** Opening Material provided block **

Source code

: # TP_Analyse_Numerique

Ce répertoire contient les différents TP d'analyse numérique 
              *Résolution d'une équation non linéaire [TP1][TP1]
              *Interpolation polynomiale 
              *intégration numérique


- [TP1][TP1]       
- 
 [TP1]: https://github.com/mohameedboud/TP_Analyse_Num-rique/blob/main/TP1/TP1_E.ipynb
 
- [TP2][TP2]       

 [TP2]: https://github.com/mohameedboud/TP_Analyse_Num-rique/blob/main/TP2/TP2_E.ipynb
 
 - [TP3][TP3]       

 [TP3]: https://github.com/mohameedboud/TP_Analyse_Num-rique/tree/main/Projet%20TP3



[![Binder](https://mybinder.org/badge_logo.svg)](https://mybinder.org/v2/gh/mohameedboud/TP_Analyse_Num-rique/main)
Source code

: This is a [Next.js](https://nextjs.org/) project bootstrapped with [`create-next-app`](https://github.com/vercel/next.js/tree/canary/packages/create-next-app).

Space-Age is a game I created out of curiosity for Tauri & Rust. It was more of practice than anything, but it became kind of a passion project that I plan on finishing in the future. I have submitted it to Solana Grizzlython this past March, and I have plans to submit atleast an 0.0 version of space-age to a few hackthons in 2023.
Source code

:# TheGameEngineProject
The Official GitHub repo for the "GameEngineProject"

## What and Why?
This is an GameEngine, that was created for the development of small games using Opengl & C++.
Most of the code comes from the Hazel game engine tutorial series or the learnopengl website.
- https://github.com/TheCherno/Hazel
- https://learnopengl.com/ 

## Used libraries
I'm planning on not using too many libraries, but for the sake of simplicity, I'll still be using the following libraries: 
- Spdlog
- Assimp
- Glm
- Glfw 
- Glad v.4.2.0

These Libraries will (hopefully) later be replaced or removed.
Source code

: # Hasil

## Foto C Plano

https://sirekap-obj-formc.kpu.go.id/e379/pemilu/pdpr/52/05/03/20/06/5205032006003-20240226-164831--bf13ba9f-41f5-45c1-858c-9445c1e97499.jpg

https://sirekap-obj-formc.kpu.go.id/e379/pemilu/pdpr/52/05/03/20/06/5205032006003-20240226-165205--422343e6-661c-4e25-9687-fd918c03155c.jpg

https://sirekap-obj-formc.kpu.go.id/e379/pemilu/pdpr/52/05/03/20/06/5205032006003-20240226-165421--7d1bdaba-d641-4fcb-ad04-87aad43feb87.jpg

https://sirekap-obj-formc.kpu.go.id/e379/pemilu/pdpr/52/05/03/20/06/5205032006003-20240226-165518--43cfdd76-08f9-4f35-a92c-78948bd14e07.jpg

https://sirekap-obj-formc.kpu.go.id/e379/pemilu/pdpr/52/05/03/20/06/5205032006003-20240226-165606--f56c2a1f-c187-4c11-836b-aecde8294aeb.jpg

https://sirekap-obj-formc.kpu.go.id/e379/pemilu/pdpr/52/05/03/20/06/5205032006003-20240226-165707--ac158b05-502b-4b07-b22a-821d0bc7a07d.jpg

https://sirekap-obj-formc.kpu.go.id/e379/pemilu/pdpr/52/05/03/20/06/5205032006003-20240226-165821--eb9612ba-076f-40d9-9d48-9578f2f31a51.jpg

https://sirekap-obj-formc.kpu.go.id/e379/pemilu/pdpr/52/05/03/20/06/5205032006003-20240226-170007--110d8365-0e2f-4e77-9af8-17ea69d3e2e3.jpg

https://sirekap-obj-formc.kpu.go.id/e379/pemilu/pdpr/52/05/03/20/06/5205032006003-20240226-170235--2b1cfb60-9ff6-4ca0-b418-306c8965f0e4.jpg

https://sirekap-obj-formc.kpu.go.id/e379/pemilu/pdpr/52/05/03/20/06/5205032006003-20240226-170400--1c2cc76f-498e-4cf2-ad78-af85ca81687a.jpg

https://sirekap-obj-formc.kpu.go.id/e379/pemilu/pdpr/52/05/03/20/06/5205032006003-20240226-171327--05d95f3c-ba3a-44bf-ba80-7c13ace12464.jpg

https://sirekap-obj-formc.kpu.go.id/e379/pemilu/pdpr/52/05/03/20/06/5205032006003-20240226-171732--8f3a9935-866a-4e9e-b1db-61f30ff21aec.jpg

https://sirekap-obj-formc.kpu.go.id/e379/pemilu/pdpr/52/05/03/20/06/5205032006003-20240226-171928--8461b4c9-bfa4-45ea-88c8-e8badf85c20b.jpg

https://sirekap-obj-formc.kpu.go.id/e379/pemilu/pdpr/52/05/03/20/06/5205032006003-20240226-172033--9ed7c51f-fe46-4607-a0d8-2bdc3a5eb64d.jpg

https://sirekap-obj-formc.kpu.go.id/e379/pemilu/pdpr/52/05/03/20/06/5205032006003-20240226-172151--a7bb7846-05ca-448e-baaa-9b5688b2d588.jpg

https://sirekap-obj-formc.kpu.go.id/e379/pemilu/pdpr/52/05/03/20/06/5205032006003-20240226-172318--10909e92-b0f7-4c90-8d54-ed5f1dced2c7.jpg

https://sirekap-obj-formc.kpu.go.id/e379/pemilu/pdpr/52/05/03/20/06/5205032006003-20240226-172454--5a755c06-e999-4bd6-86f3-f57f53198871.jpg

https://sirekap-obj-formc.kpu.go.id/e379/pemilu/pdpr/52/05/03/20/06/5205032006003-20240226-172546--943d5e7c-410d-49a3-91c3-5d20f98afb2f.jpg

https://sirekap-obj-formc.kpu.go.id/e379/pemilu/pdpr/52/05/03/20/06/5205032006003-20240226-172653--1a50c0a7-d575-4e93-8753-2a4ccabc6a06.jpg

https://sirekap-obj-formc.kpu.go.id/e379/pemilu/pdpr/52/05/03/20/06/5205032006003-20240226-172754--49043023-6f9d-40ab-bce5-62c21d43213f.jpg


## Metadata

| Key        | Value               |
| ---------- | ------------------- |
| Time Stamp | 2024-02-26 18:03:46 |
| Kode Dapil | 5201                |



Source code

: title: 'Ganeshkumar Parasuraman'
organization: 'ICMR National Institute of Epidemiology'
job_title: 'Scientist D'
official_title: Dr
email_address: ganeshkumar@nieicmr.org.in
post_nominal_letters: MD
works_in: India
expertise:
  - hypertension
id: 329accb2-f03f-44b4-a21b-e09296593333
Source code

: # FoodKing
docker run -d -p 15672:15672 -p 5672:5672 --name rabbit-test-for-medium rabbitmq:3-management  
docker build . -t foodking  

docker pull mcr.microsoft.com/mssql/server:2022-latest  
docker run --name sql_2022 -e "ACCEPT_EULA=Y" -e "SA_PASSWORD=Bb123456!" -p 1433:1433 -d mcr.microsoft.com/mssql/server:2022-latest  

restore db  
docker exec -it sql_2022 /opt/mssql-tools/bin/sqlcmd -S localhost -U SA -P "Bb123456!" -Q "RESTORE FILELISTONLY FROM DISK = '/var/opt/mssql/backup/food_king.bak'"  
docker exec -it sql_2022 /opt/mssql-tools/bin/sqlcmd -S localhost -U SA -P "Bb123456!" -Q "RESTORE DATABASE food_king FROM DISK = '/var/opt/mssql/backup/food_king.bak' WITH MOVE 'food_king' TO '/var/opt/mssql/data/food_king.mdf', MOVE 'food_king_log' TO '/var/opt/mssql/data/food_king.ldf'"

** Closing Material provided block **

Work to be completed:
Pull out each line above that contains the string "latest".

Answer to this problem:
docker pull mcr.microsoft.com/mssql/server:2022-latest  
docker run --name sql_2022 -e "ACCEPT_EULA=Y" -e "SA_PASSWORD=Bb123456!" -p 1433:1433 -d mcr.microsoft.com/mssql/server:2022-latest  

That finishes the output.